─── EXERCISE MATERIALS ───

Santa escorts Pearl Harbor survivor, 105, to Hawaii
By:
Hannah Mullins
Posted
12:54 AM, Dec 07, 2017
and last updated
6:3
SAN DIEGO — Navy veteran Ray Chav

───

**THE PROBLEM**
From the line holding "and last updated" to the last line of the data above, copy every line exactly and include nothing more.

**TASK OUTPUT**
and last updated
6:3
SAN DIEGO — Navy veteran Ray Chav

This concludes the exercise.